You are drenched, and pale, and beautiful, and sitting on cliffs overlooking a secret waterfall in the middle of a very lush jungle. Honey is dripping from the leaves of trees that shield the sun -- the world is glowing green -- and it's mixing with the pure, nippy water that's splashing all around you. A distant echo of Maria Callas moans through the foliage. Soon a delicate butterfly -- the size of Cupid -- arrives; it floats up gracefully, licks your lips and continues on. Lo, your smackers now taste like cinnamon, an accent that morphs into clove as it hits your tongue, then cardamom, nutmeg, chicory root, roasted carob, dates, ginger root, and black pepper, which in turn transforms into the flavor of the best dream you've ever had, that one that makes your brain glow when you remember it.
You are experiencing Herbal Ambrosia from Meshuggah -- and are quite obviously freaking out. No booze for you this week. Instead, the soft heaven that is this Indian chai-based iced elixir, created by the Loop mainstay that's just spread its wings in a new location, a virtual Mount Olympus on Delmar (the coffee shop used to be just off Delmar Boulevard on Melville Avenue), a few doors down from Subterranean Books.
Herbal Ambrosia is an exquisite spice buffet: The initial flavors arrive in the form of a Celestial Seasonings Bengal Spice tea bag, which proprietor Patrick (like Pelé and Charro, he has but one name) drops into a stainless-steel pitcher and mixes with sucanat (natural sugar), soy milk and water. He applies steam until the blessed mess morphs into a fluid, rich and complex, so enticing and magical that the knees of demigods have buckled at the first taste.

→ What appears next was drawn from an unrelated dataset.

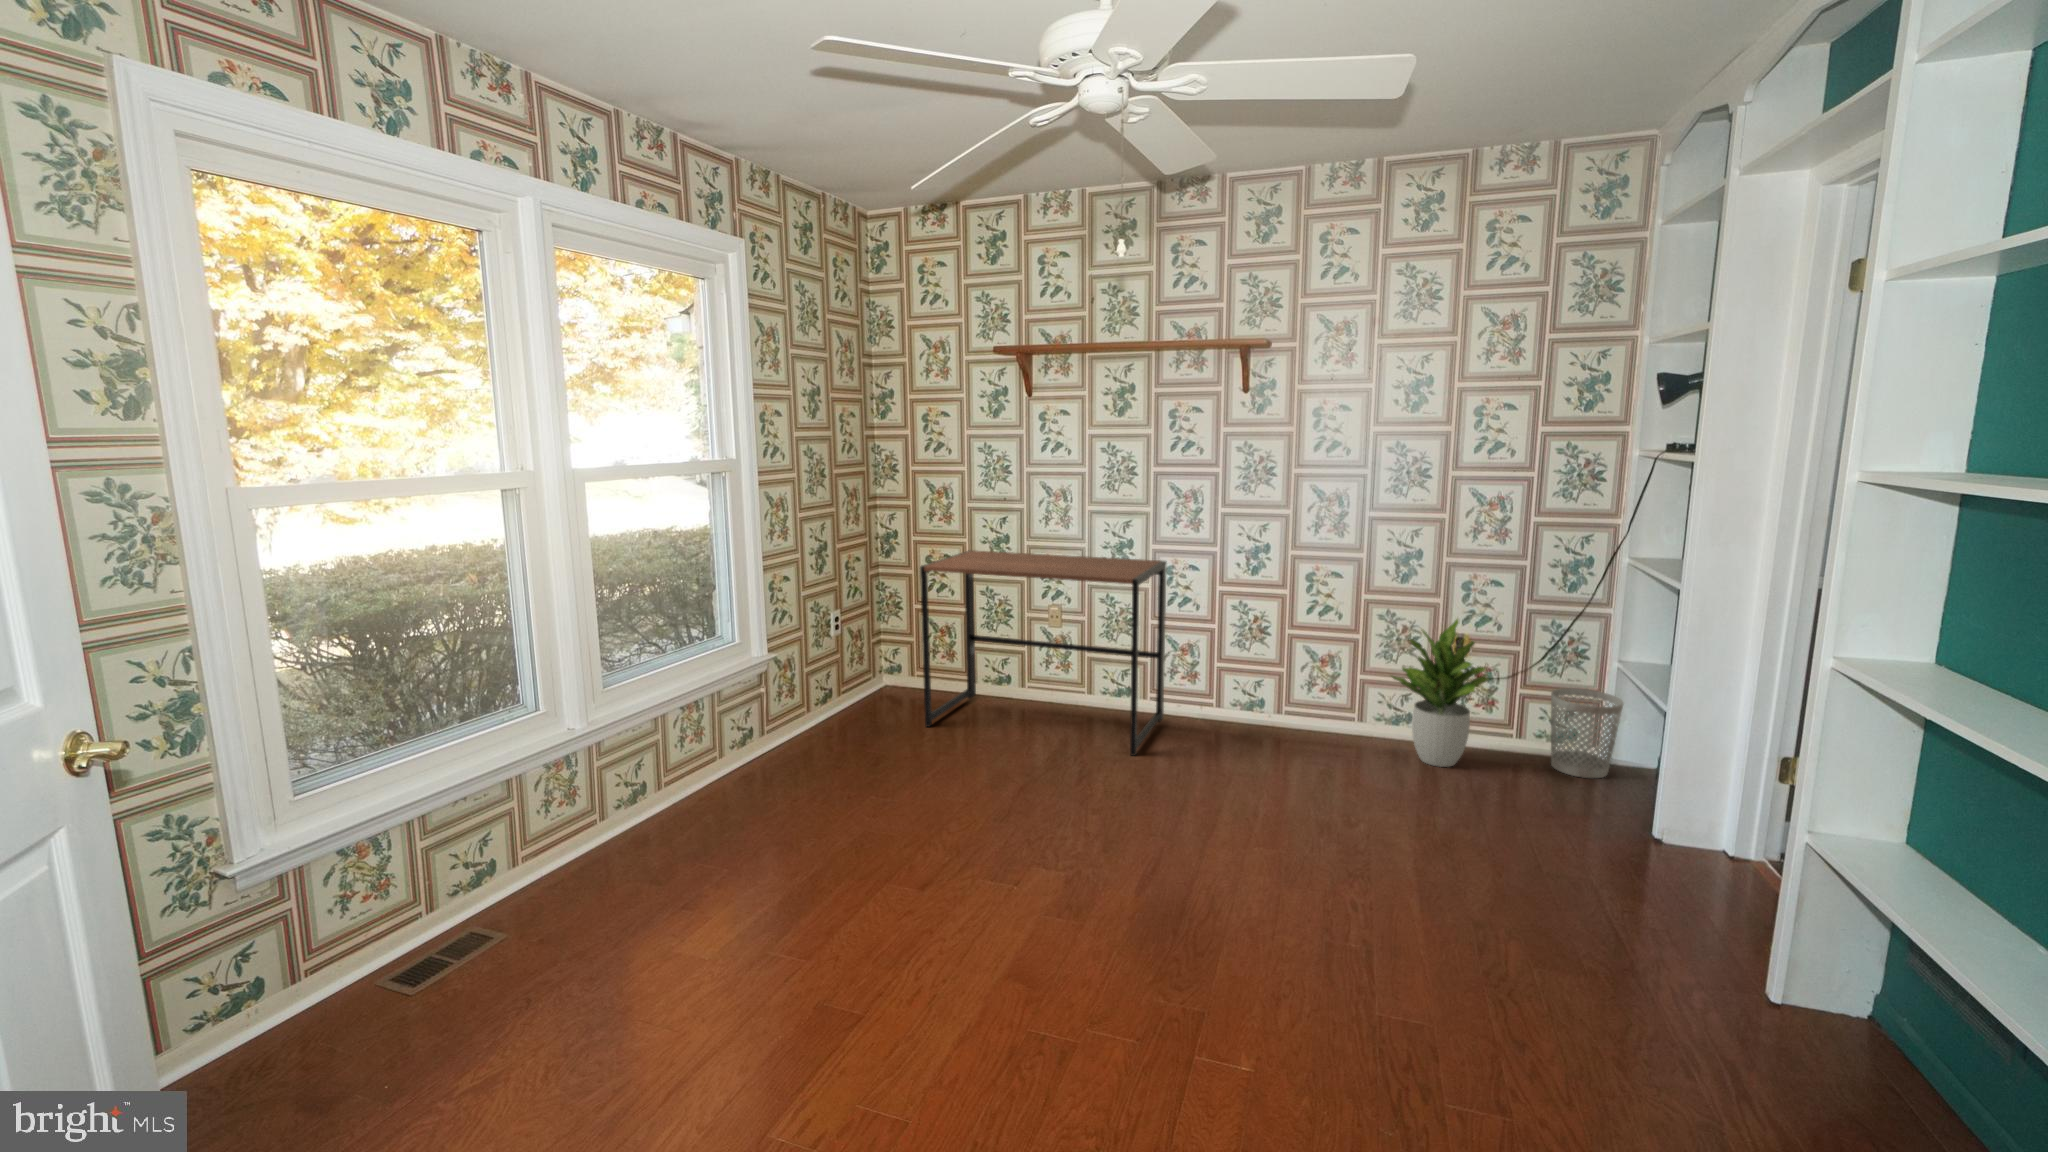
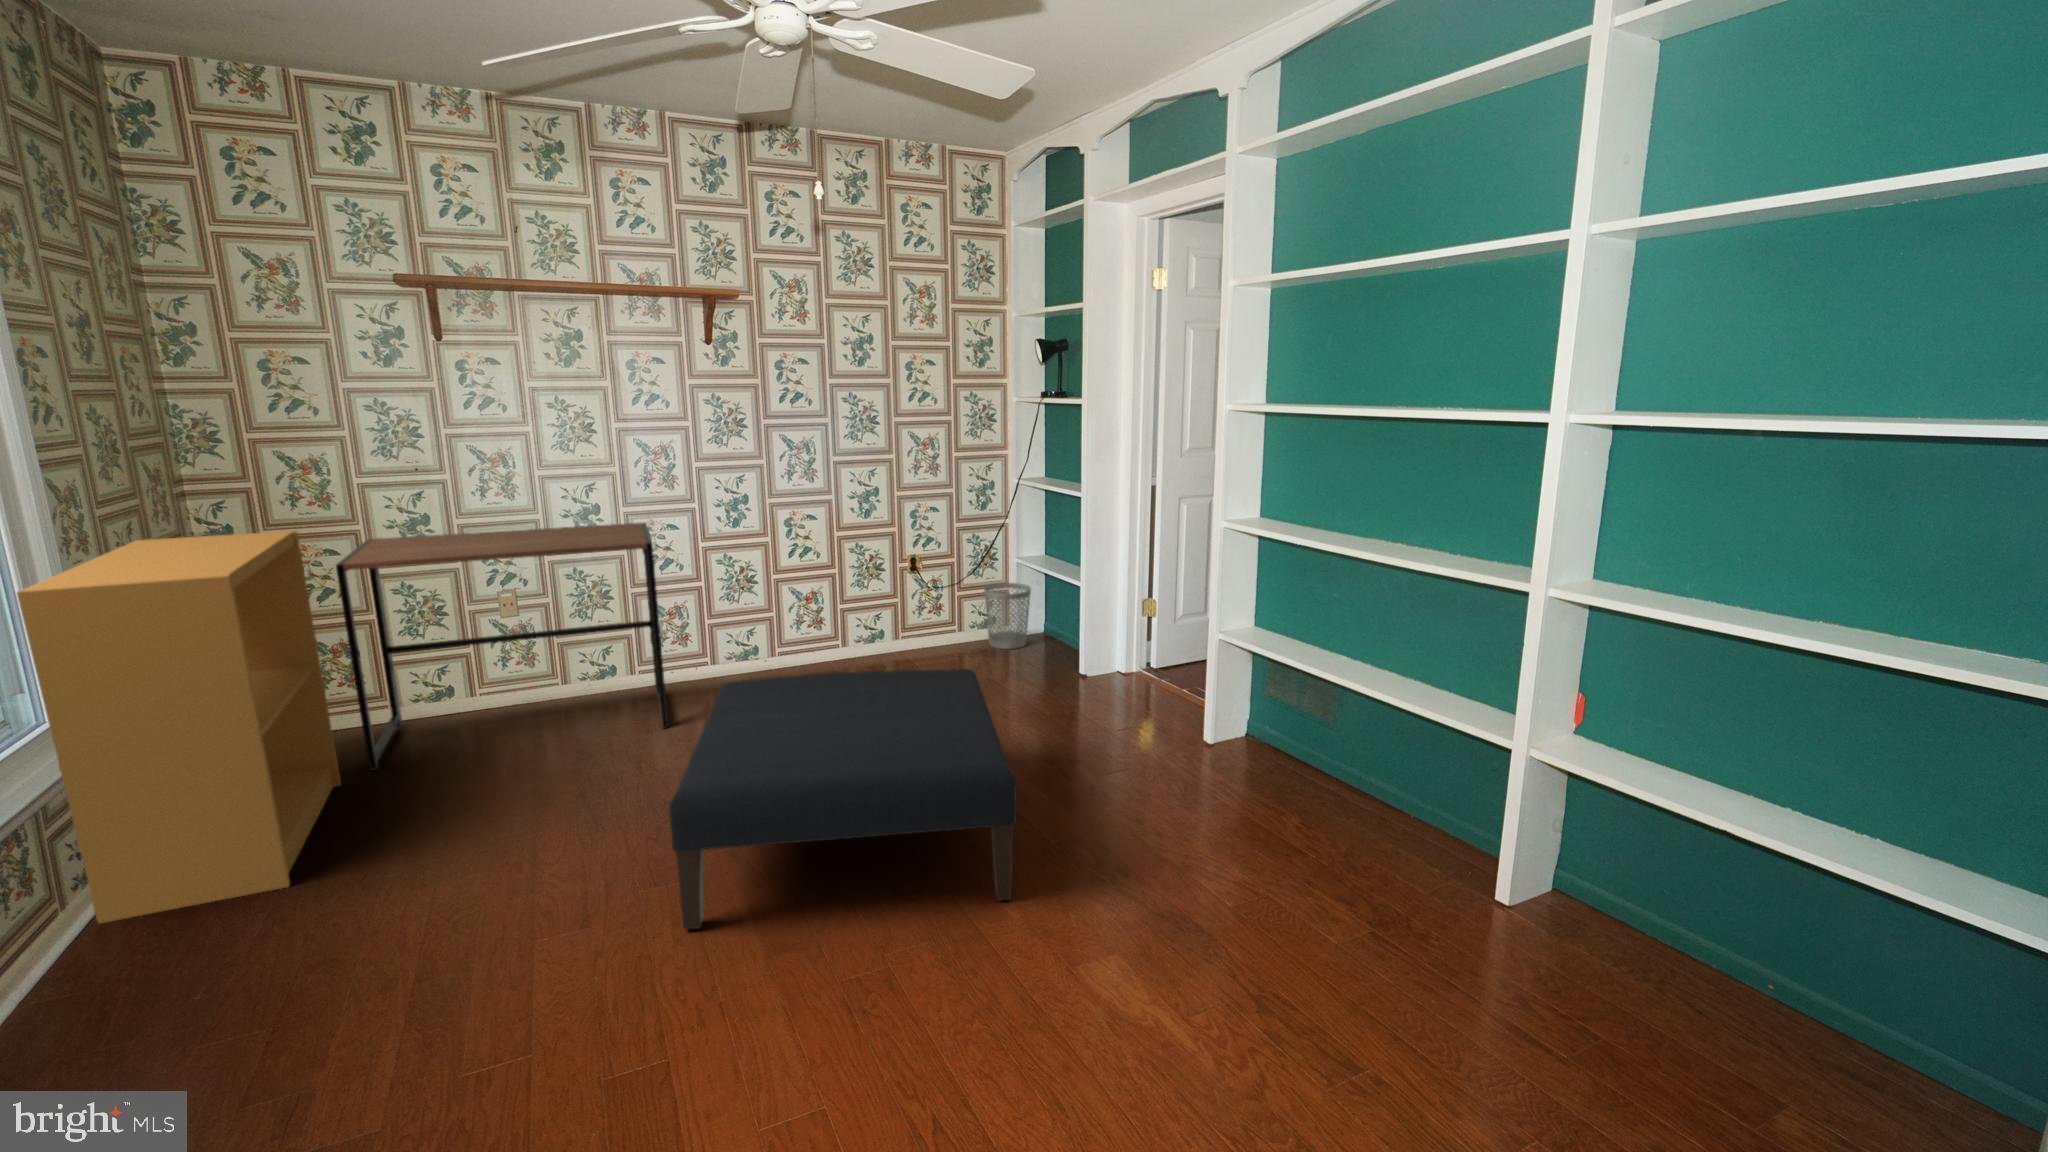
bookshelf: none [711,534,904,793] -> present [17,531,341,923]
potted plant: present [1392,619,1488,767] -> none [874,540,950,667]
ottoman: none [963,724,1397,1081] -> present [669,669,1017,929]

Warning: Don't mess with Herbal Ambrosia if your name is Tantalus. Don't do it, or you'll end up cannibalizing your seed. Tantalus, you probably don't recall, was the mortal offspring of that asshole Zeus. Adored by his dad's god-peers, Tantalus once dined with them and tasted their hallowed, highly-addictive-to-mortals vittles: ambrosia. Big mistake, because so overwhelmed was he with the experience that, when returning the favor and inviting the gods over for dinner, he served them the thing he loved most -- his son, Pelops.
He must have misread Deborah Madison's rice Pelops recipe, though, because the gods panned it and condemned T. to a place quite like the jungle room you're tripping in right now: abundant vines teeming with fruit, and water from the purest source this side of the River Styx. The problem? Each time Tantalus reached for the fruit, it recoiled just beyond his grasp. And though he stood in water up to his earlobes, it would recede whenever he dipped his lips to drink it. Bummer.
Luckily, your obviously mortal parents reconsidered before naming you Tantalus, so you don't have to worry about cannibalism, hunger and thirst -- yet. Just concern yourself with securing another dose of spiced orgasm, Herbal Ambrosia.